This content is from: Local Insights

Financing infrastructure and R&D in Brazil

Among the various measures taken by the Brazilian government to stimulate investments in infrastructure and research and development projects, one of them refers to issuance of debt securities to raise funds for such investments, which may be issued as debentures or any other type of securities admitted in Brazilian legislation (Capex Debentures).

Capex Debentures must comply with the following conditions: (a) subject to public distribution; (b) fixed interest rates linked to price index or Brazilian referential rate; (c) prohibition to renegotiate interest rates; (d) average maturity of more than four years; (e) prohibition for the issuer or any related party to repurchase or redeem the securities during the first two years; (f) prohibition for the buyer to assume any repurchase commitment; (g) payment of coupons with intervals of at least 180 days; (h) evidence of registration of such debentures with official registration system based on Central Bank or Brazilian Securities and Exchange Commission (CVM); and (i) a simplified procedure to evidence the commitment to allocate the raised funds in the future payment of expenditures with the investment projects, including those related to research, development and innovation. If the issuer fails to comply with the investments, there is a penalty of 20% on the total amount raised.

By complying with these rules, the Capex Debentures are subject to special tax rules for foreign investors that do not reside in a tax haven jurisdiction, as long as such foreign investors get registered under the 2,689 Regulations with the Brazilian Central Bank and the CVM (those investors will then be known as 2689 Investors).

Upon inflow of funds, 2689 Investors are subject to zero Tax on Foreign Exchange Transactions (IOF/ FX). If they were investing in normal fixed income securities, there would be a 6% IOF/FX. In addition, zero rate also applies on the outflows of funds. The rates of IOF/FX may be changed at any time by the President, up to a maximum of 25%.

With regards to withholding income tax, the rate is reduced from 15% to zero on all income distributions by the issuer of Capex Debentures to 2689 Investors. In case of Brazilian resident individuals, the applicable rate is also zero, and in case of a Brazilian company, the applicable withholding income tax is 15%. In case of beneficiary resident in a tax haven jurisdiction, the applicable rate is 25% – Brazil adopts the blacklist system to determine whether or not a jurisdiction should be considered as tax haven.

It is interesting to note that, once the issuer complies with the conditions to issue the debentures, if the issuer fails to use the funds properly on infrastructure and/or R&D projects, the issuer is punished with a 20% penalty; there are no adverse consequences to the foreign investors, as the actual use of the funds is not something that is under the investors' control.

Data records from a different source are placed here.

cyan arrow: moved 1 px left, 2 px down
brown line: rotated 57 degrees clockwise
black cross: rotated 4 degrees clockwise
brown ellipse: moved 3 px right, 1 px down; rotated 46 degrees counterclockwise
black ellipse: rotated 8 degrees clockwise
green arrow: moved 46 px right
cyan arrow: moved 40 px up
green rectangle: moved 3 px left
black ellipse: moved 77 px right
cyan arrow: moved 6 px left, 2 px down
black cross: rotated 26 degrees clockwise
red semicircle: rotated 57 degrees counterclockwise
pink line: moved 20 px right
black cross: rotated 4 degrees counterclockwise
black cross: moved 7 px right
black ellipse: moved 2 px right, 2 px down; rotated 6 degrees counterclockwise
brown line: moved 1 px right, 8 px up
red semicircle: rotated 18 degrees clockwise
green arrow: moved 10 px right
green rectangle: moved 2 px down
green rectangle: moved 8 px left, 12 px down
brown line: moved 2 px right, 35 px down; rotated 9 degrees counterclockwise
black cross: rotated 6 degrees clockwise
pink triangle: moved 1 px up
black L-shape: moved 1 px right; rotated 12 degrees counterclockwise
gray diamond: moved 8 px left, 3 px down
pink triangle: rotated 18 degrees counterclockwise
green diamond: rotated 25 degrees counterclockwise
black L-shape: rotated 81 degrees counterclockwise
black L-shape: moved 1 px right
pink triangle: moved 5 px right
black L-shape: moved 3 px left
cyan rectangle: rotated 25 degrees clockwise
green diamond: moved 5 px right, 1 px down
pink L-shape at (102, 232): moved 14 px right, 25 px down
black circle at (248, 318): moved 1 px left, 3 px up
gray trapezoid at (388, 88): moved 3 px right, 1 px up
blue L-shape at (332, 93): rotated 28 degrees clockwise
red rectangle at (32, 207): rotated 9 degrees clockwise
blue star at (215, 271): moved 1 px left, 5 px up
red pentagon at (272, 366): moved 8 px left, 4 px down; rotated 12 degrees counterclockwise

Finally, the public distribution may be performed in a simplified manner as established by CVM Instruction no. 476, which establishes a procedure for the issuance of debentures to qualified investors. Provided that certain requirements are met, especially a limited distribution effort (in which no more than 50 investors may be contacted and only 20 may actually make the investment), an offering of the so-called debentures 476 are exempted from registration with the CVM.